Amalia Paniagua, directrice adjointe du service d’endocrinologie et de nutrition de l’hôpital universitaire Fundación Jiménez Díaz de Madrid
Les sources alimentaires de vitamine D comprennent les poissons gras (saumon, maquereau, sardines), les œufs, le foie et les aliments enrichis tels que certains yaourts, laits et margarines. Ces aliments sont également souvent riches en calcium, un autre nutriment essentiel pour la santé osseuse. Les produits laitiers enrichis peuvent apporter entre 60 et 200 UI (Unités Internationales) par portion. Cependant, l’apport alimentaire seul est rarement suffisant pour maintenir des niveaux optimaux de vitamine D, surtout en l’absence d’exposition solaire régulière. Contrairement aux États-Unis, l’enrichissement des aliments en vitamine D n’est pas systématique en Europe.
Une carence sévère en vitamine D (<20 ng/mL) peut entraîner des problèmes musculo-squelettiques tels que l'ostéomalacie (ramollissement des os chez l'adulte) ou le rachitisme (chez l'enfant), une faiblesse musculaire et un risque accru de fractures. Des études suggèrent également un lien possible entre la carence en vitamine D et une susceptibilité accrue aux infections respiratoires et aux maladies auto-immunes, ainsi qu'à des pathologies chroniques comme le prédiabète.
« Les avantages extrasquelettiques de la supplémentation continuent d’être débattus. »
Amalia Paniagua, directrice adjointe du service d’endocrinologie et de nutrition de l’hôpital universitaire Fundación Jiménez Díaz de Madrid
Les recommandations actuelles, basées sur les directives de l’Académie nationale de médecine et de la Société européenne pour les aspects cliniques et économiques de l’ostéoporose (ESCEO), préconisent une supplémentation en vitamine D principalement pour les groupes à risque : personnes âgées de plus de 75 ans, personnes vivant en institution, personnes à la peau foncée, femmes enceintes ou allaitantes, personnes évitant l’exposition au soleil, patients atteints de maladies digestives affectant l’absorption du calcium ou de la vitamine D (maladie cœliaque, chirurgie bariatrique, syndrome de l’intestin court), et personnes prenant certains médicaments susceptibles d’interférer avec l’absorption de ces nutriments (corticostéroïdes, antirétroviraux, cholécalciférol, orlistat, certaines statines, laxatifs, etc.).
Avant de commencer une supplémentation, il est conseillé de mesurer le taux de 25-hydroxyvitamine D, en particulier chez les personnes présentant des facteurs de risque ou des symptômes de carence.
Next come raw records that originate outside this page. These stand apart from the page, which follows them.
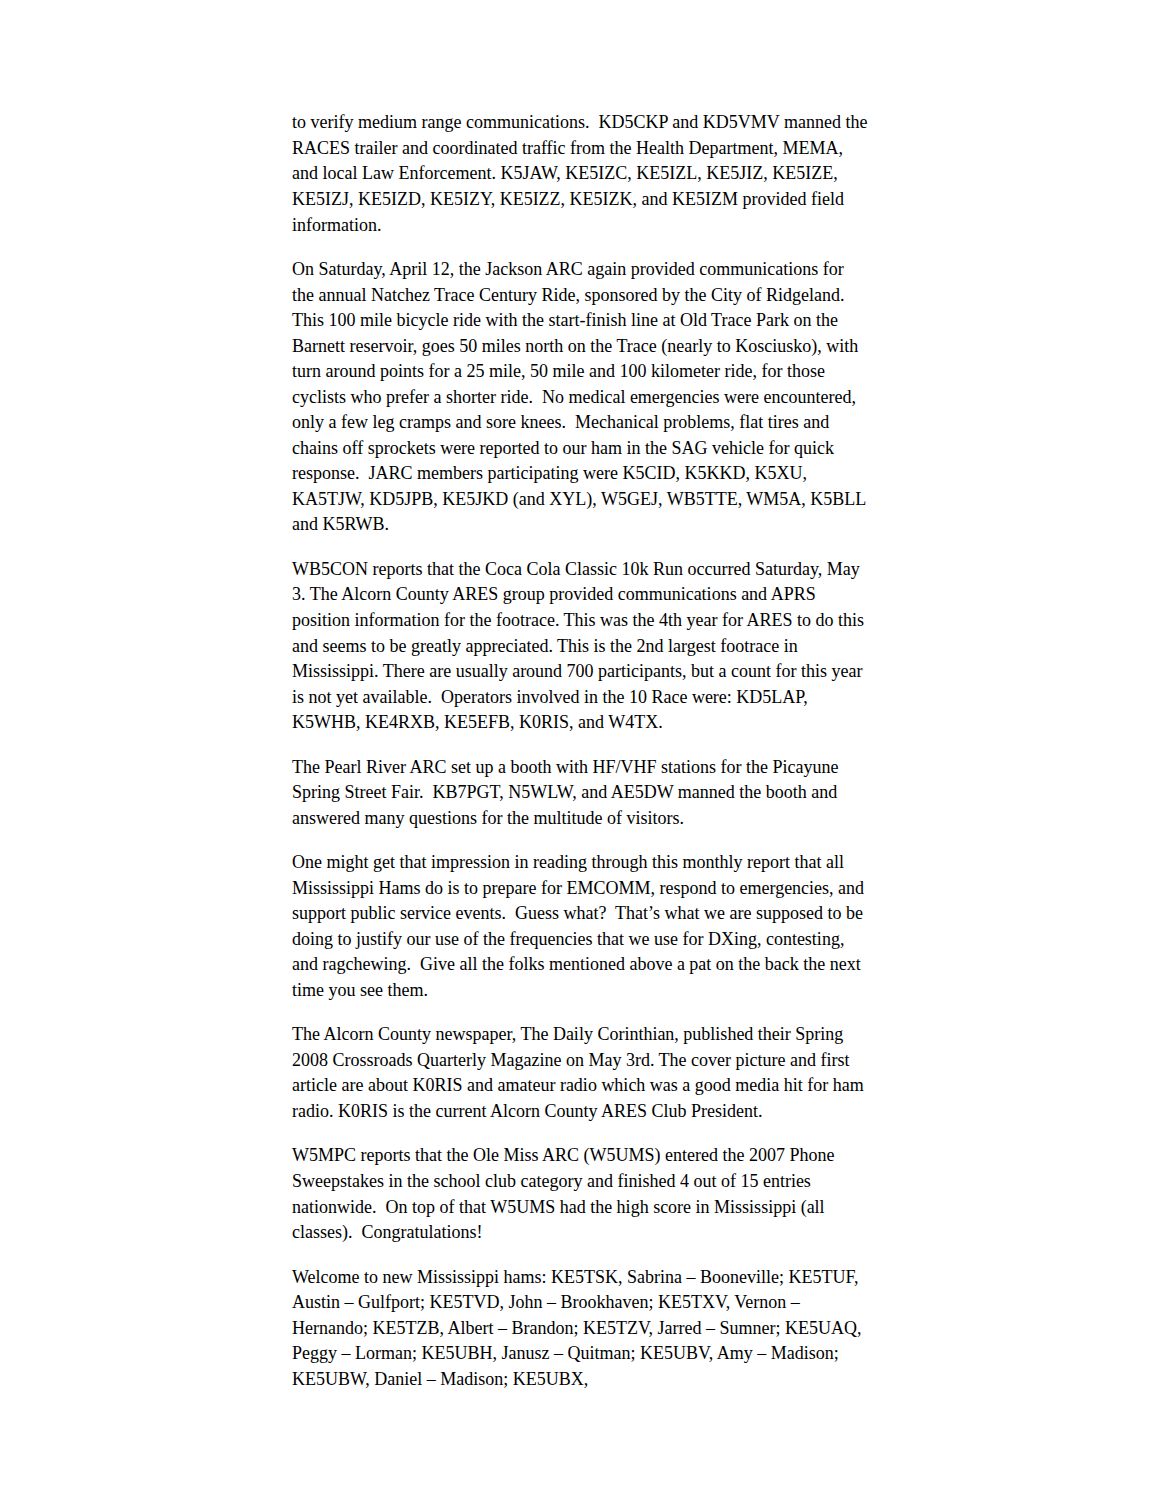to verify medium range communications. KD5CKP and KD5VMV manned the RACES trailer and coordinated traffic from the Health Department, MEMA, and local Law Enforcement. K5JAW, KE5IZC, KE5IZL, KE5JIZ, KE5IZE, KE5IZJ, KE5IZD, KE5IZY, KE5IZZ, KE5IZK, and KE5IZM provided field information.
On Saturday, April 12, the Jackson ARC again provided communications for the annual Natchez Trace Century Ride, sponsored by the City of Ridgeland. This 100 mile bicycle ride with the start-finish line at Old Trace Park on the Barnett reservoir, goes 50 miles north on the Trace (nearly to Kosciusko), with turn around points for a 25 mile, 50 mile and 100 kilometer ride, for those cyclists who prefer a shorter ride. No medical emergencies were encountered, only a few leg cramps and sore knees. Mechanical problems, flat tires and chains off sprockets were reported to our ham in the SAG vehicle for quick response. JARC members participating were K5CID, K5KKD, K5XU, KA5TJW, KD5JPB, KE5JKD (and XYL), W5GEJ, WB5TTE, WM5A, K5BLL and K5RWB.
WB5CON reports that the Coca Cola Classic 10k Run occurred Saturday, May 3. The Alcorn County ARES group provided communications and APRS position information for the footrace. This was the 4th year for ARES to do this and seems to be greatly appreciated. This is the 2nd largest footrace in Mississippi. There are usually around 700 participants, but a count for this year is not yet available. Operators involved in the 10 Race were: KD5LAP, K5WHB, KE4RXB, KE5EFB, K0RIS, and W4TX.
The Pearl River ARC set up a booth with HF/VHF stations for the Picayune Spring Street Fair. KB7PGT, N5WLW, and AE5DW manned the booth and answered many questions for the multitude of visitors.
One might get that impression in reading through this monthly report that all Mississippi Hams do is to prepare for EMCOMM, respond to emergencies, and support public service events. Guess what? That’s what we are supposed to be doing to justify our use of the frequencies that we use for DXing, contesting, and ragchewing. Give all the folks mentioned above a pat on the back the next time you see them.
The Alcorn County newspaper, The Daily Corinthian, published their Spring 2008 Crossroads Quarterly Magazine on May 3rd. The cover picture and first article are about K0RIS and amateur radio which was a good media hit for ham radio. K0RIS is the current Alcorn County ARES Club President.
W5MPC reports that the Ole Miss ARC (W5UMS) entered the 2007 Phone Sweepstakes in the school club category and finished 4 out of 15 entries nationwide. On top of that W5UMS had the high score in Mississippi (all classes). Congratulations!
Welcome to new Mississippi hams: KE5TSK, Sabrina – Booneville; KE5TUF, Austin – Gulfport; KE5TVD, John – Brookhaven; KE5TXV, Vernon – Hernando; KE5TZB, Albert – Brandon; KE5TZV, Jarred – Sumner; KE5UAQ, Peggy – Lorman; KE5UBH, Janusz – Quitman; KE5UBV, Amy – Madison; KE5UBW, Daniel – Madison; KE5UBX,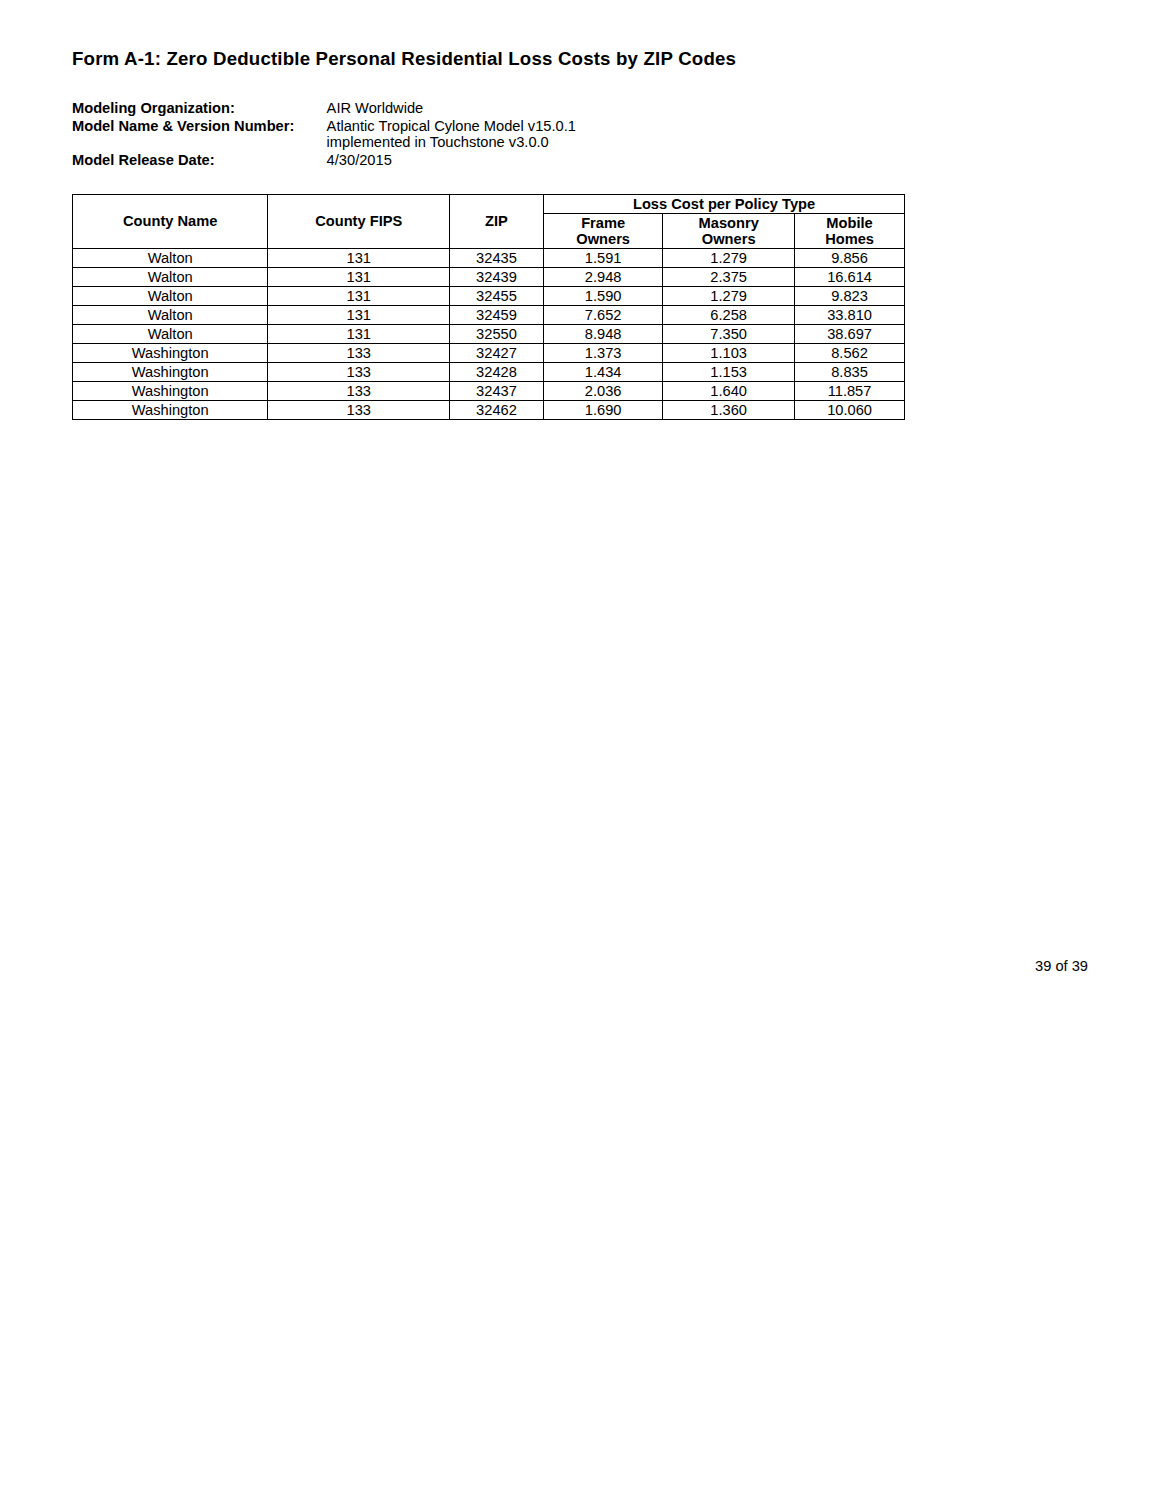Form A-1: Zero Deductible Personal Residential Loss Costs by ZIP Codes
| Modeling Organization: | AIR Worldwide |
| Model Name & Version Number: | Atlantic Tropical Cylone Model v15.0.1 implemented in Touchstone v3.0.0 |
| Model Release Date: | 4/30/2015 |
| County Name | County FIPS | ZIP | Loss Cost per Policy Type |
| --- | --- | --- | --- |
| Frame Owners | Masonry Owners | Mobile Homes |
| Walton | 131 | 32435 | 1.591 | 1.279 | 9.856 |
| Walton | 131 | 32439 | 2.948 | 2.375 | 16.614 |
| Walton | 131 | 32455 | 1.590 | 1.279 | 9.823 |
| Walton | 131 | 32459 | 7.652 | 6.258 | 33.810 |
| Walton | 131 | 32550 | 8.948 | 7.350 | 38.697 |
| Washington | 133 | 32427 | 1.373 | 1.103 | 8.562 |
| Washington | 133 | 32428 | 1.434 | 1.153 | 8.835 |
| Washington | 133 | 32437 | 2.036 | 1.640 | 11.857 |
| Washington | 133 | 32462 | 1.690 | 1.360 | 10.060 |
39 of 39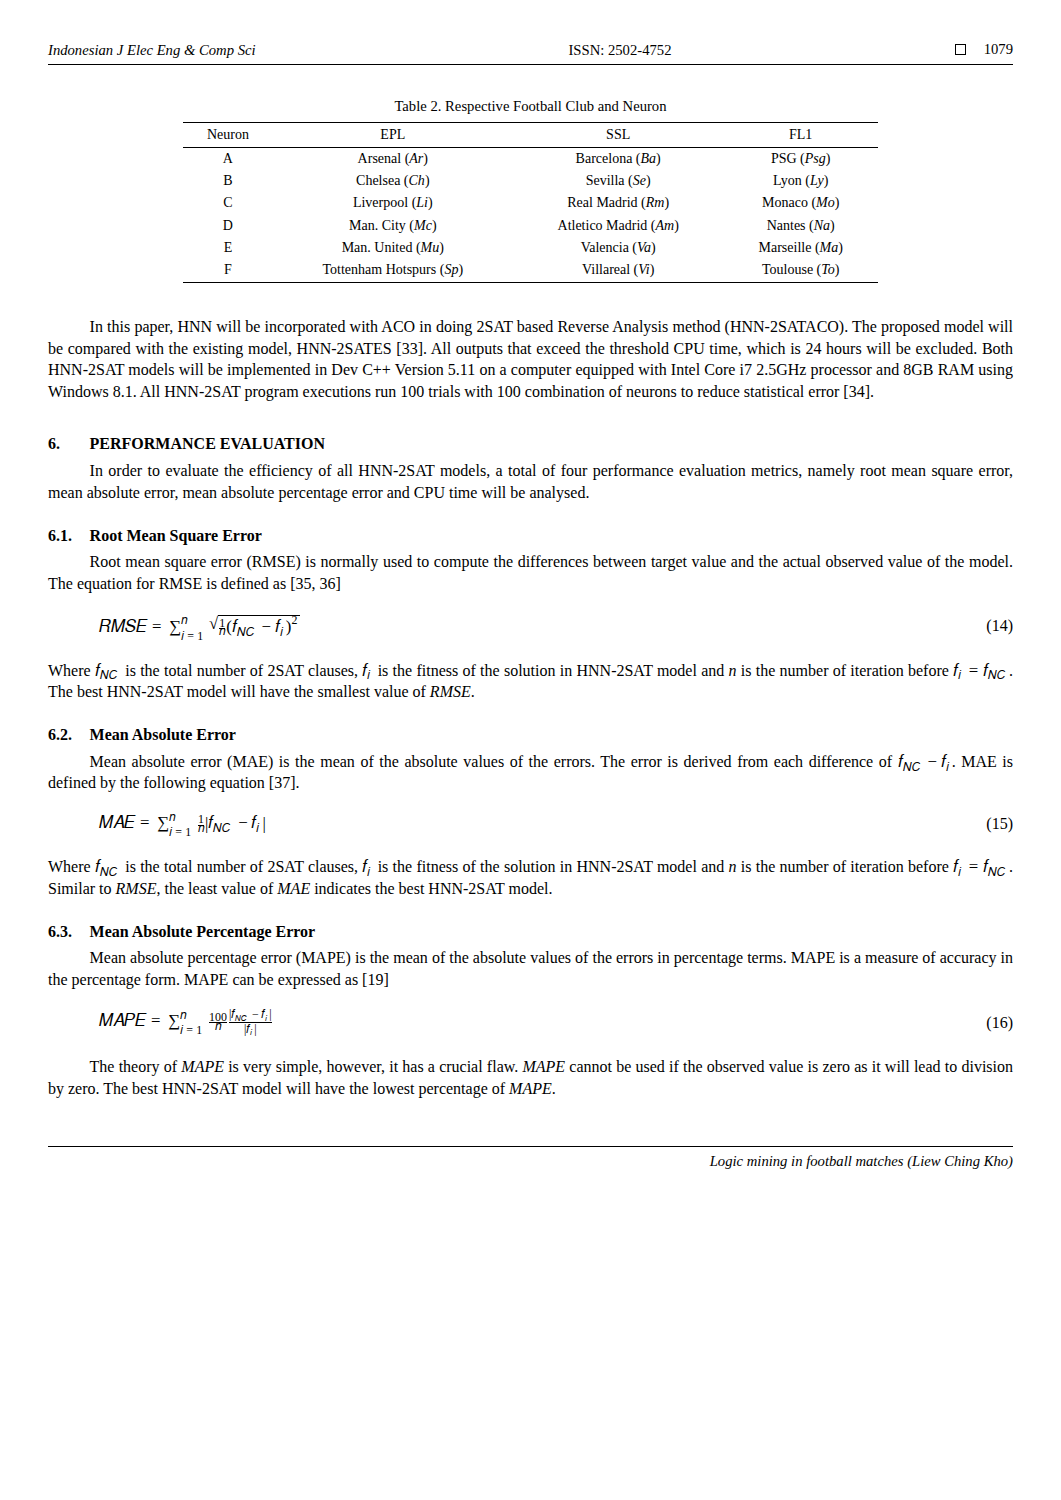Indonesian J Elec Eng & Comp Sci ISSN: 2502-4752 1079
Table 2. Respective Football Club and Neuron
| Neuron | EPL | SSL | FL1 |
| --- | --- | --- | --- |
| A | Arsenal ( Ar ) | Barcelona ( Ba ) | PSG ( Psg ) |
| B | Chelsea ( Ch ) | Sevilla ( Se ) | Lyon ( Ly ) |
| C | Liverpool ( Li ) | Real Madrid ( Rm ) | Monaco ( Mo ) |
| D | Man. City ( Mc ) | Atletico Madrid ( Am ) | Nantes ( Na ) |
| E | Man. United ( Mu ) | Valencia ( Va ) | Marseille ( Ma ) |
| F | Tottenham Hotspurs ( Sp ) | Villareal ( Vi ) | Toulouse ( To ) |
In this paper, HNN will be incorporated with ACO in doing 2SAT based Reverse Analysis method (HNN-2SATACO). The proposed model will be compared with the existing model, HNN-2SATES [33]. All outputs that exceed the threshold CPU time, which is 24 hours will be excluded. Both HNN-2SAT models will be implemented in Dev C++ Version 5.11 on a computer equipped with Intel Core i7 2.5GHz processor and 8GB RAM using Windows 8.1. All HNN-2SAT program executions run 100 trials with 100 combination of neurons to reduce statistical error [34].
6. PERFORMANCE EVALUATION
In order to evaluate the efficiency of all HNN-2SAT models, a total of four performance evaluation metrics, namely root mean square error, mean absolute error, mean absolute percentage error and CPU time will be analysed.
6.1. Root Mean Square Error
Root mean square error (RMSE) is normally used to compute the differences between target value and the actual observed value of the model. The equation for RMSE is defined as [35, 36]
RMSE = ∑ i=1 n 1n ( fNC − fi ) 2
(14)
Where fNC is the total number of 2SAT clauses, fi is the fitness of the solution in HNN-2SAT model and n is the number of iteration before fi=fNC. The best HNN-2SAT model will have the smallest value of RMSE.
6.2. Mean Absolute Error
Mean absolute error (MAE) is the mean of the absolute values of the errors. The error is derived from each difference of fNC−fi. MAE is defined by the following equation [37].
MAE = ∑ i=1 n 1n | fNC − fi |
(15)
Where fNC is the total number of 2SAT clauses, fi is the fitness of the solution in HNN-2SAT model and n is the number of iteration before fi=fNC. Similar to RMSE, the least value of MAE indicates the best HNN-2SAT model.
6.3. Mean Absolute Percentage Error
Mean absolute percentage error (MAPE) is the mean of the absolute values of the errors in percentage terms. MAPE is a measure of accuracy in the percentage form. MAPE can be expressed as [19]
MAPE = ∑ i=1 n 100n | fNC − fi | | fi |
(16)
The theory of MAPE is very simple, however, it has a crucial flaw. MAPE cannot be used if the observed value is zero as it will lead to division by zero. The best HNN-2SAT model will have the lowest percentage of MAPE.
Logic mining in football matches (Liew Ching Kho)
Cependant, pour un adulte en bonne santé sans facteurs de risque particuliers, une supplémentation préventive en automne-hiver ne nécessite pas d’analyse préalable.
Il est important de noter qu’un excès de vitamine D peut être nocif, entraînant une hypercalcémie (taux de calcium trop élevé dans le sang) et une toxicité rénale. En Espagne, le calcifediol (25-hydroxyvitamine D) est souvent utilisé pour la supplémentation, mais il présente un risque de toxicité plus élevé que le cholécalciférol (vitamine D3). Les doses recommandées de cholécalciférol (<2 000 UI/jour) sont généralement considérées comme sûres. Il est déconseillé de dépasser les 4 000 UI/jour sans surveillance médicale, et les doses de choc sont désormais contre-indiquées.